#### [Problem details]
Could you output each line below precisely as it stands, without the images?

- - - -

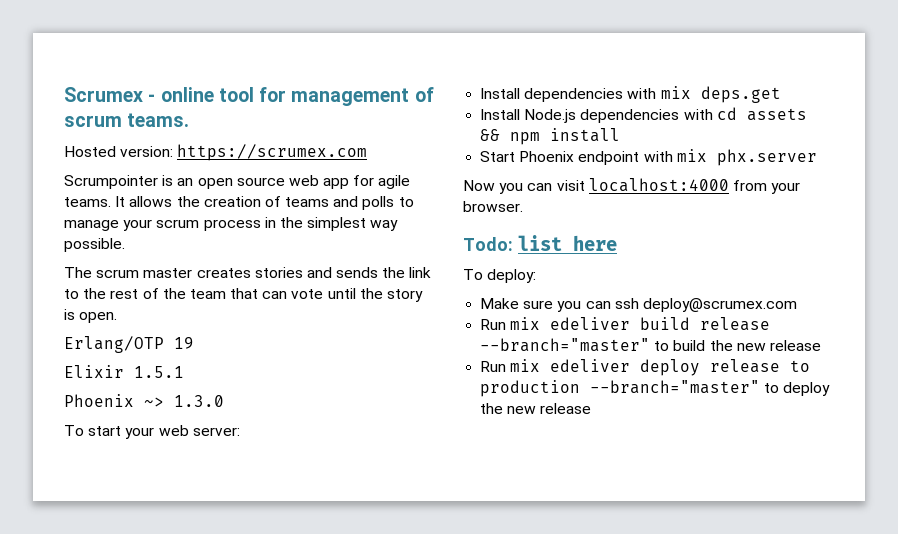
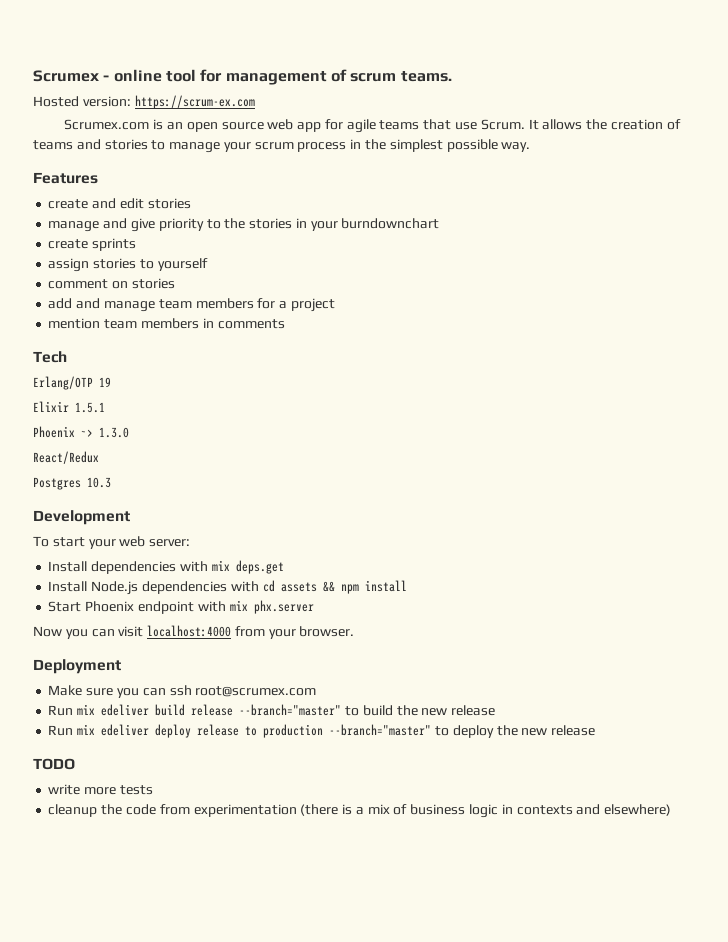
[177,144,368,161] [64,175,158,189] https://scrumex.com // Scrumpointer -> [134,95,255,109] [64,119,150,130] https://scrum-ex.com // Scrumex.com
[64,197,111,207] teams. -> [379,119,525,130] teams that use Scrum.
[362,196,395,210] polls -> [104,139,148,150] stories
[370,220,399,231] [64,238,125,252] [64,267,432,278] [64,288,424,302] [64,309,118,323] way possible. // The scrum master creates stories and sends the link to the rest of the team that can vote until the story is open. -> [446,139,531,152] [33,172,98,184] [48,198,191,209] [48,218,440,232] [48,238,137,251] [48,258,208,272] [48,278,175,289] [48,298,335,312] [48,318,285,329] [33,351,67,363] possible way. // Features // create and edit stories // manage and give priority to the stories in your burndownchart // create sprints // assign stories to yourself // comment on stories // add and manage team members for a project // mention team members in comments // Tech
(224, 401) none -> [33,451,99,464] [33,477,111,490] [33,510,130,525] // React/Redux // Postgres 10.3 // Development
[463,235,617,251] [463,269,537,283] Todo: list here // To deploy: -> [33,659,121,674] Deployment
[642,298,797,312] deploy@scrumex.com -> [195,686,317,697] root@scrumex.com
(592, 408) none -> [33,758,75,770] [48,784,153,795] [48,804,672,818] // TODO // write more tests // cleanup the code from experimentation (there is a mix of business logic in contexts and elsewhere)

- - - -

#### [Result of this task]
[177,144,368,161] [64,175,158,189] https://scrumex.com // Scrumpointer -> [134,95,255,109] [64,119,150,130] https://scrum-ex.com // Scrumex.com
[64,197,111,207] teams. -> [379,119,525,130] teams that use Scrum.
[362,196,395,210] polls -> [104,139,148,150] stories
[370,220,399,231] [64,238,125,252] [64,267,432,278] [64,288,424,302] [64,309,118,323] way possible. // The scrum master creates stories and sends the link to the rest of the team that can vote until the story is open. -> [446,139,531,152] [33,172,98,184] [48,198,191,209] [48,218,440,232] [48,238,137,251] [48,258,208,272] [48,278,175,289] [48,298,335,312] [48,318,285,329] [33,351,67,363] possible way. // Features // create and edit stories // manage and give priority to the stories in your burndownchart // create sprints // assign stories to yourself // comment on stories // add and manage team members for a project // mention team members in comments // Tech
(224, 401) none -> [33,451,99,464] [33,477,111,490] [33,510,130,525] // React/Redux // Postgres 10.3 // Development
[463,235,617,251] [463,269,537,283] Todo: list here // To deploy: -> [33,659,121,674] Deployment
[642,298,797,312] deploy@scrumex.com -> [195,686,317,697] root@scrumex.com
(592, 408) none -> [33,758,75,770] [48,784,153,795] [48,804,672,818] // TODO // write more tests // cleanup the code from experimentation (there is a mix of business logic in contexts and elsewhere)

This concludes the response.